Required action
Copy out the data below, all of it, exactly.

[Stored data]
┌──
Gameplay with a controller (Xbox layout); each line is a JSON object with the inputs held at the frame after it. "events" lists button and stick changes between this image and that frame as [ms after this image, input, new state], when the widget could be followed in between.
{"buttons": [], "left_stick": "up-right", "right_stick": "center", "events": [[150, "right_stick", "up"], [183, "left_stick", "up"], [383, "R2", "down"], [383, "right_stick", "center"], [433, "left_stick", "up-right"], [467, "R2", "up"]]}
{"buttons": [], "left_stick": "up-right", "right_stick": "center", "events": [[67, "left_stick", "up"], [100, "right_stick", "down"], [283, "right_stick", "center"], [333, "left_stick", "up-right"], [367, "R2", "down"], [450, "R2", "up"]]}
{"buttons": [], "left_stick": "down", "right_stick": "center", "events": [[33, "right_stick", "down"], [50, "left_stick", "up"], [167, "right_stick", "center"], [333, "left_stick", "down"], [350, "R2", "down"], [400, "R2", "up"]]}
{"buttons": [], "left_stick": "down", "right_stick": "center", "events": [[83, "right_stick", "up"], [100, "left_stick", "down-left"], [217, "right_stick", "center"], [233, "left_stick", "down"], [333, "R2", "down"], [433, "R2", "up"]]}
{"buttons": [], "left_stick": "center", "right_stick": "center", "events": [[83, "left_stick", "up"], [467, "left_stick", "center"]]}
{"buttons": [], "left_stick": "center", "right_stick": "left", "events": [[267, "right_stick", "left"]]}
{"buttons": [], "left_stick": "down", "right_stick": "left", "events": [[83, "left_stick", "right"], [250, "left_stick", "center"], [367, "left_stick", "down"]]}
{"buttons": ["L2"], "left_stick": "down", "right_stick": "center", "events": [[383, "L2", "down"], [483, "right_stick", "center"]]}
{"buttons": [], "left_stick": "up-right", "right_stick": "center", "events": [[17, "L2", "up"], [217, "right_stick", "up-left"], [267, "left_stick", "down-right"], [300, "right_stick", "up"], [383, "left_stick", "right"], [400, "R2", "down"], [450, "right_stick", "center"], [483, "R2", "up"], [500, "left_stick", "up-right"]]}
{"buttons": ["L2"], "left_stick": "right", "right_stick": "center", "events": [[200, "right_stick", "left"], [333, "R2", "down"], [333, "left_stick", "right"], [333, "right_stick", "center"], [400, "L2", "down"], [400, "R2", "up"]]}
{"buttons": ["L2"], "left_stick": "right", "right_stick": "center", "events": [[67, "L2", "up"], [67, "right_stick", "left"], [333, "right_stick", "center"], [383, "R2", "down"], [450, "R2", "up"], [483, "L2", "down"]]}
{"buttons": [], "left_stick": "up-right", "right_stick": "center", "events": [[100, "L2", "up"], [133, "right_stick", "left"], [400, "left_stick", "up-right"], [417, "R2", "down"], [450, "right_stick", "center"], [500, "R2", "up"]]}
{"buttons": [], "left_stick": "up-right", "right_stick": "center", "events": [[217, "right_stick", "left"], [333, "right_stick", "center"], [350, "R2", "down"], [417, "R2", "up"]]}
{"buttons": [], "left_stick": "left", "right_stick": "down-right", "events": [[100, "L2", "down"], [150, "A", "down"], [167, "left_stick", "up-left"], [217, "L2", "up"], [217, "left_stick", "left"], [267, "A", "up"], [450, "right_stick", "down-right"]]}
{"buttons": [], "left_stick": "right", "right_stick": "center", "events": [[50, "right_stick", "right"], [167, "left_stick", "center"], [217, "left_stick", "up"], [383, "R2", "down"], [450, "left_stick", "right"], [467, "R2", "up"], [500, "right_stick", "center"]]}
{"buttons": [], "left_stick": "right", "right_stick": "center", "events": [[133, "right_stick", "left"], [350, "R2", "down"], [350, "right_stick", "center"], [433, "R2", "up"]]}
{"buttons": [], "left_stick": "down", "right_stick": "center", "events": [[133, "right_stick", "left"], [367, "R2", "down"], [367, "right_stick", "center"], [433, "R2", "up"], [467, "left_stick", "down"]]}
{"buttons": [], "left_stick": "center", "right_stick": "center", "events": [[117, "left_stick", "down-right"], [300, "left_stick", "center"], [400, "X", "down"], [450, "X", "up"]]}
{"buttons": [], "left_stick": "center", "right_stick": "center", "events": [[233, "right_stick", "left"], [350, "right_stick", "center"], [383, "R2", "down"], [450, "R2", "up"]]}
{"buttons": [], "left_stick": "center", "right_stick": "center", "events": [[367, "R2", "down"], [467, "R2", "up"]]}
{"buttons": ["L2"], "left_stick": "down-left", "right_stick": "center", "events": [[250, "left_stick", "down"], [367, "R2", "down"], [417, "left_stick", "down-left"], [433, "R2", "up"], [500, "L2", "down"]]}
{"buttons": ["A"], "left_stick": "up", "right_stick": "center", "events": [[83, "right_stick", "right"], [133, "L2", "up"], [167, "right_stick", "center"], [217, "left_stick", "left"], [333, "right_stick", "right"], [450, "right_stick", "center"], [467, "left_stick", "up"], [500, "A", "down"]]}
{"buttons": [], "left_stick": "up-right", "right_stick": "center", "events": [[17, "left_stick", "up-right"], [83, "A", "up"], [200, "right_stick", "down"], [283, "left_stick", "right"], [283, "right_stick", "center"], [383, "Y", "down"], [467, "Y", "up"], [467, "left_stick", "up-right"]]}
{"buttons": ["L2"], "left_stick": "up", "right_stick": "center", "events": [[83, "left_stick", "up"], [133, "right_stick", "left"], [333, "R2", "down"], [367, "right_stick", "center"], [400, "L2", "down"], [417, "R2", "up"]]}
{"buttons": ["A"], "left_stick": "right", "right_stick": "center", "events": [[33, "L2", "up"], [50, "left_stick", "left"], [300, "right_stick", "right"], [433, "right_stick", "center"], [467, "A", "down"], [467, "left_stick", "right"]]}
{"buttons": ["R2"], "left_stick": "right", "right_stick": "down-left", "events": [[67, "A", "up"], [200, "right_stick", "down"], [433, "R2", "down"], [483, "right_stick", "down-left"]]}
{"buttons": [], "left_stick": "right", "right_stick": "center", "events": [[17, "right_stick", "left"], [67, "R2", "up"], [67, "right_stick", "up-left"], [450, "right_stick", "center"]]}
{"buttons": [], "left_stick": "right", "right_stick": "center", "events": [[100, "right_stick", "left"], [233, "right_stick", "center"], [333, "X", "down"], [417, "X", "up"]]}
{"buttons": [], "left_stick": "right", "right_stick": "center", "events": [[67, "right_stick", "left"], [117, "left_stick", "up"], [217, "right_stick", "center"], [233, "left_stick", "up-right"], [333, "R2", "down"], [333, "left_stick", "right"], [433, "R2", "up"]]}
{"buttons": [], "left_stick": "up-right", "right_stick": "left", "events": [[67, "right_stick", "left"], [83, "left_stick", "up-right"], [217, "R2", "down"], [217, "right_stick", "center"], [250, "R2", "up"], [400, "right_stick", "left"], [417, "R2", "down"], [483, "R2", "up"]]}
└──
Written reply
Gameplay with a controller (Xbox layout); each line is a JSON object with the inputs held at the frame after it. "events" lists button and stick changes between this image and that frame as [ms after this image, input, new state], when the widget could be followed in between.
{"buttons": [], "left_stick": "up-right", "right_stick": "center", "events": [[150, "right_stick", "up"], [183, "left_stick", "up"], [383, "R2", "down"], [383, "right_stick", "center"], [433, "left_stick", "up-right"], [467, "R2", "up"]]}
{"buttons": [], "left_stick": "up-right", "right_stick": "center", "events": [[67, "left_stick", "up"], [100, "right_stick", "down"], [283, "right_stick", "center"], [333, "left_stick", "up-right"], [367, "R2", "down"], [450, "R2", "up"]]}
{"buttons": [], "left_stick": "down", "right_stick": "center", "events": [[33, "right_stick", "down"], [50, "left_stick", "up"], [167, "right_stick", "center"], [333, "left_stick", "down"], [350, "R2", "down"], [400, "R2", "up"]]}
{"buttons": [], "left_stick": "down", "right_stick": "center", "events": [[83, "right_stick", "up"], [100, "left_stick", "down-left"], [217, "right_stick", "center"], [233, "left_stick", "down"], [333, "R2", "down"], [433, "R2", "up"]]}
{"buttons": [], "left_stick": "center", "right_stick": "center", "events": [[83, "left_stick", "up"], [467, "left_stick", "center"]]}
{"buttons": [], "left_stick": "center", "right_stick": "left", "events": [[267, "right_stick", "left"]]}
{"buttons": [], "left_stick": "down", "right_stick": "left", "events": [[83, "left_stick", "right"], [250, "left_stick", "center"], [367, "left_stick", "down"]]}
{"buttons": ["L2"], "left_stick": "down", "right_stick": "center", "events": [[383, "L2", "down"], [483, "right_stick", "center"]]}
{"buttons": [], "left_stick": "up-right", "right_stick": "center", "events": [[17, "L2", "up"], [217, "right_stick", "up-left"], [267, "left_stick", "down-right"], [300, "right_stick", "up"], [383, "left_stick", "right"], [400, "R2", "down"], [450, "right_stick", "center"], [483, "R2", "up"], [500, "left_stick", "up-right"]]}
{"buttons": ["L2"], "left_stick": "right", "right_stick": "center", "events": [[200, "right_stick", "left"], [333, "R2", "down"], [333, "left_stick", "right"], [333, "right_stick", "center"], [400, "L2", "down"], [400, "R2", "up"]]}
{"buttons": ["L2"], "left_stick": "right", "right_stick": "center", "events": [[67, "L2", "up"], [67, "right_stick", "left"], [333, "right_stick", "center"], [383, "R2", "down"], [450, "R2", "up"], [483, "L2", "down"]]}
{"buttons": [], "left_stick": "up-right", "right_stick": "center", "events": [[100, "L2", "up"], [133, "right_stick", "left"], [400, "left_stick", "up-right"], [417, "R2", "down"], [450, "right_stick", "center"], [500, "R2", "up"]]}
{"buttons": [], "left_stick": "up-right", "right_stick": "center", "events": [[217, "right_stick", "left"], [333, "right_stick", "center"], [350, "R2", "down"], [417, "R2", "up"]]}
{"buttons": [], "left_stick": "left", "right_stick": "down-right", "events": [[100, "L2", "down"], [150, "A", "down"], [167, "left_stick", "up-left"], [217, "L2", "up"], [217, "left_stick", "left"], [267, "A", "up"], [450, "right_stick", "down-right"]]}
{"buttons": [], "left_stick": "right", "right_stick": "center", "events": [[50, "right_stick", "right"], [167, "left_stick", "center"], [217, "left_stick", "up"], [383, "R2", "down"], [450, "left_stick", "right"], [467, "R2", "up"], [500, "right_stick", "center"]]}
{"buttons": [], "left_stick": "right", "right_stick": "center", "events": [[133, "right_stick", "left"], [350, "R2", "down"], [350, "right_stick", "center"], [433, "R2", "up"]]}
{"buttons": [], "left_stick": "down", "right_stick": "center", "events": [[133, "right_stick", "left"], [367, "R2", "down"], [367, "right_stick", "center"], [433, "R2", "up"], [467, "left_stick", "down"]]}
{"buttons": [], "left_stick": "center", "right_stick": "center", "events": [[117, "left_stick", "down-right"], [300, "left_stick", "center"], [400, "X", "down"], [450, "X", "up"]]}
{"buttons": [], "left_stick": "center", "right_stick": "center", "events": [[233, "right_stick", "left"], [350, "right_stick", "center"], [383, "R2", "down"], [450, "R2", "up"]]}
{"buttons": [], "left_stick": "center", "right_stick": "center", "events": [[367, "R2", "down"], [467, "R2", "up"]]}
{"buttons": ["L2"], "left_stick": "down-left", "right_stick": "center", "events": [[250, "left_stick", "down"], [367, "R2", "down"], [417, "left_stick", "down-left"], [433, "R2", "up"], [500, "L2", "down"]]}
{"buttons": ["A"], "left_stick": "up", "right_stick": "center", "events": [[83, "right_stick", "right"], [133, "L2", "up"], [167, "right_stick", "center"], [217, "left_stick", "left"], [333, "right_stick", "right"], [450, "right_stick", "center"], [467, "left_stick", "up"], [500, "A", "down"]]}
{"buttons": [], "left_stick": "up-right", "right_stick": "center", "events": [[17, "left_stick", "up-right"], [83, "A", "up"], [200, "right_stick", "down"], [283, "left_stick", "right"], [283, "right_stick", "center"], [383, "Y", "down"], [467, "Y", "up"], [467, "left_stick", "up-right"]]}
{"buttons": ["L2"], "left_stick": "up", "right_stick": "center", "events": [[83, "left_stick", "up"], [133, "right_stick", "left"], [333, "R2", "down"], [367, "right_stick", "center"], [400, "L2", "down"], [417, "R2", "up"]]}
{"buttons": ["A"], "left_stick": "right", "right_stick": "center", "events": [[33, "L2", "up"], [50, "left_stick", "left"], [300, "right_stick", "right"], [433, "right_stick", "center"], [467, "A", "down"], [467, "left_stick", "right"]]}
{"buttons": ["R2"], "left_stick": "right", "right_stick": "down-left", "events": [[67, "A", "up"], [200, "right_stick", "down"], [433, "R2", "down"], [483, "right_stick", "down-left"]]}
{"buttons": [], "left_stick": "right", "right_stick": "center", "events": [[17, "right_stick", "left"], [67, "R2", "up"], [67, "right_stick", "up-left"], [450, "right_stick", "center"]]}
{"buttons": [], "left_stick": "right", "right_stick": "center", "events": [[100, "right_stick", "left"], [233, "right_stick", "center"], [333, "X", "down"], [417, "X", "up"]]}
{"buttons": [], "left_stick": "right", "right_stick": "center", "events": [[67, "right_stick", "left"], [117, "left_stick", "up"], [217, "right_stick", "center"], [233, "left_stick", "up-right"], [333, "R2", "down"], [333, "left_stick", "right"], [433, "R2", "up"]]}
{"buttons": [], "left_stick": "up-right", "right_stick": "left", "events": [[67, "right_stick", "left"], [83, "left_stick", "up-right"], [217, "R2", "down"], [217, "right_stick", "center"], [250, "R2", "up"], [400, "right_stick", "left"], [417, "R2", "down"], [483, "R2", "up"]]}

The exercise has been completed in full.